Ritter's Sundial Map
A rare and very intriguing map of the world using a uncommon variant of a polar projection that is known as a gnomonic projection, or sometimes commonly referred to as Ritter’s sundial map. The map was originally published in 1610 in Ritter’s Speculum Solis. The map has been described by Rodney Shirley as a “most unusual map projected from the North Pole as if it were the table of a sundial, with the landmasses drawn to scale in proportion to their distance form this point. The maps is thus highly distorted according to normal conceptions but it is nevertheless mathematically correct.”

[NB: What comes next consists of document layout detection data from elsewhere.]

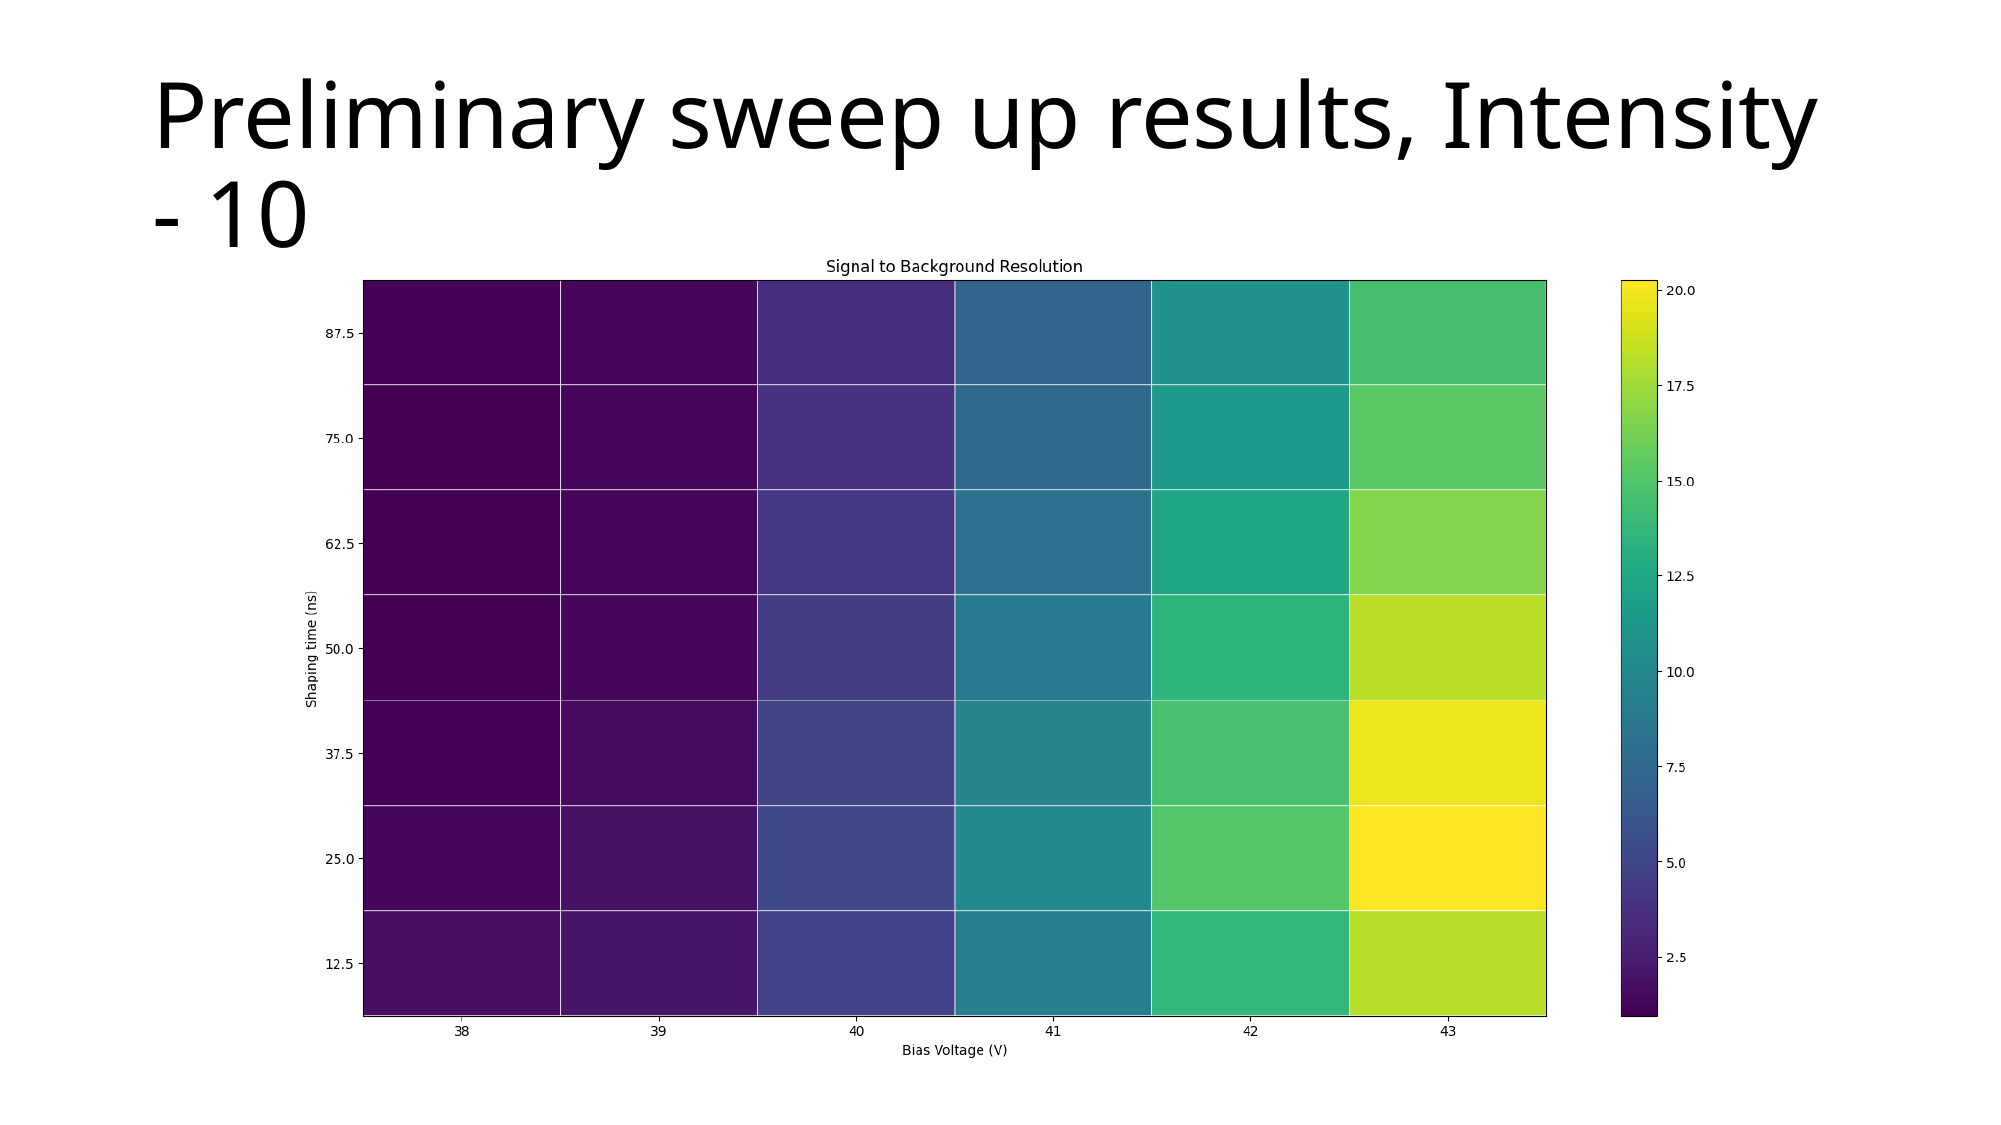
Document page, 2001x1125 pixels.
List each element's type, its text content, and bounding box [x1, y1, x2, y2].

picture [296, 249, 1704, 1066]
title Preliminary sweep up results, Intensity - 10 [137, 59, 1863, 278]
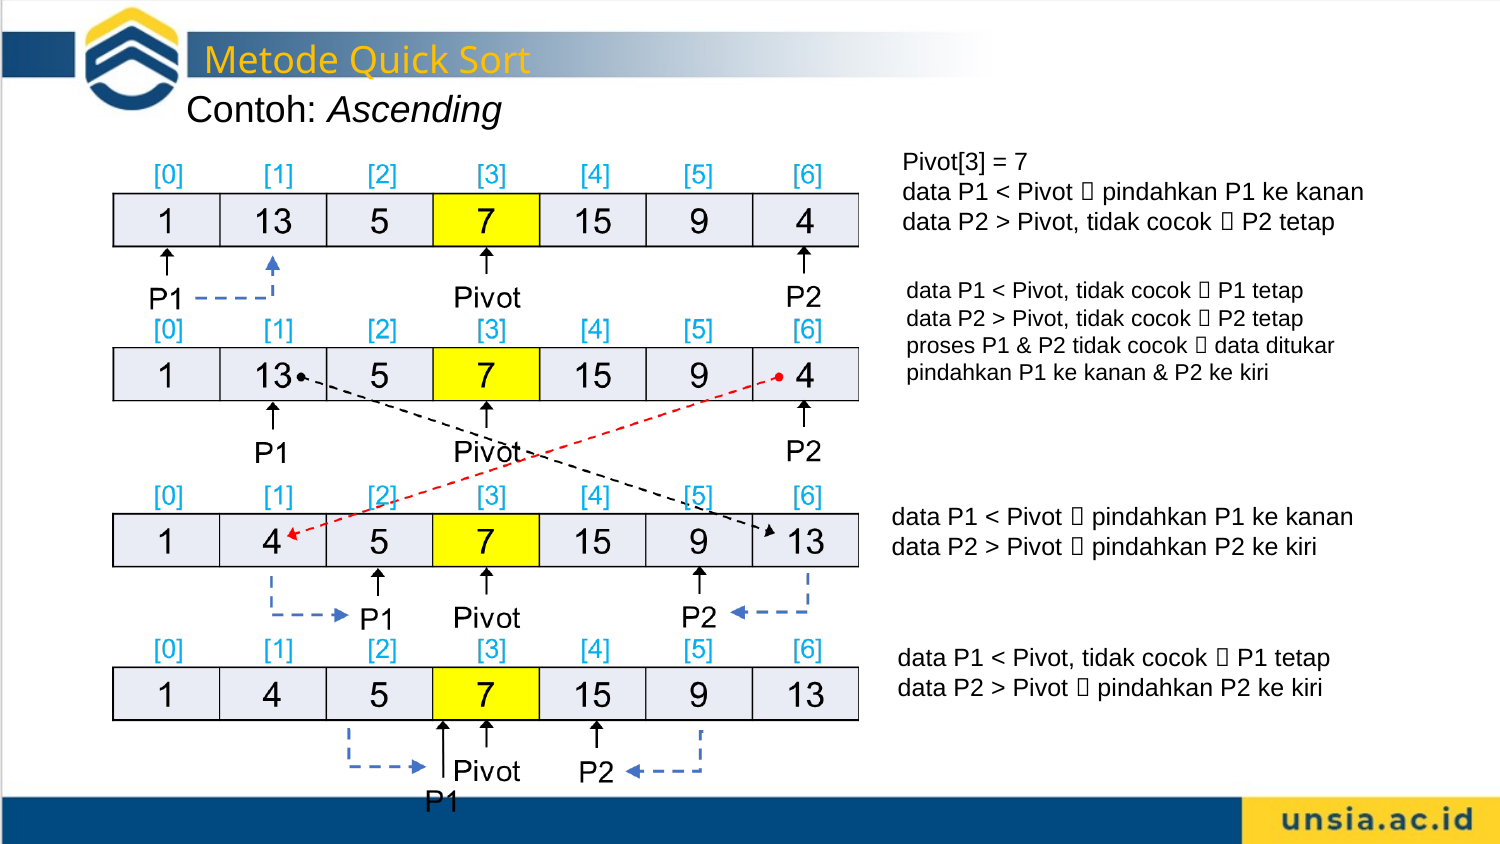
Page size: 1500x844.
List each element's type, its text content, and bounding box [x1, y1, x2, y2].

It has also been argued that the map has been designed to link time and space. With the use of a gnomon placed at 45 degrees N and 10 degrees E, the viewer would be able to follow the shadow that a sundial would cast and thus be able to tell time. It should be noted that the map is drawn in way that the sun’s shadow follows the latitude on which his native city, Nuremburg, is located.
It is also interesting to note, that although Ritter is using advanced mathematical concepts to portray this polar projection, the map retains an elegant and artistic charm with the use of a beautiful wind rose and its corresponding winds, ships, and mythical sea and land creatures.
As such, Ritter’s Sun Dial map is an essential addition not only to map collectors per se, but also provides a beautiful example of 17th Century artistry in the search for new ways of representing a changing worldview during a time of scientific upheaval and geographic discoveries.